TASK:
Copy every line of each item below with no changes, keeping the original line breaks.

SUPPLIED RECORDS:
+-------+

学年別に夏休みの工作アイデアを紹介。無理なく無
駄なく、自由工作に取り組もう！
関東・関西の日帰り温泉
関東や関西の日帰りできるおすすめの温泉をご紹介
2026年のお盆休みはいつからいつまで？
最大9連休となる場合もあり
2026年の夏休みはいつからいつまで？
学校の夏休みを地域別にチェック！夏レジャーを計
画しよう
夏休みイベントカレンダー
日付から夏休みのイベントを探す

+-------+

WRITTEN REPLY:
学年別に夏休みの工作アイデアを紹介。無理なく無
駄なく、自由工作に取り組もう！
関東・関西の日帰り温泉
関東や関西の日帰りできるおすすめの温泉をご紹介
2026年のお盆休みはいつからいつまで？
最大9連休となる場合もあり
2026年の夏休みはいつからいつまで？
学校の夏休みを地域別にチェック！夏レジャーを計
画しよう
夏休みイベントカレンダー
日付から夏休みのイベントを探す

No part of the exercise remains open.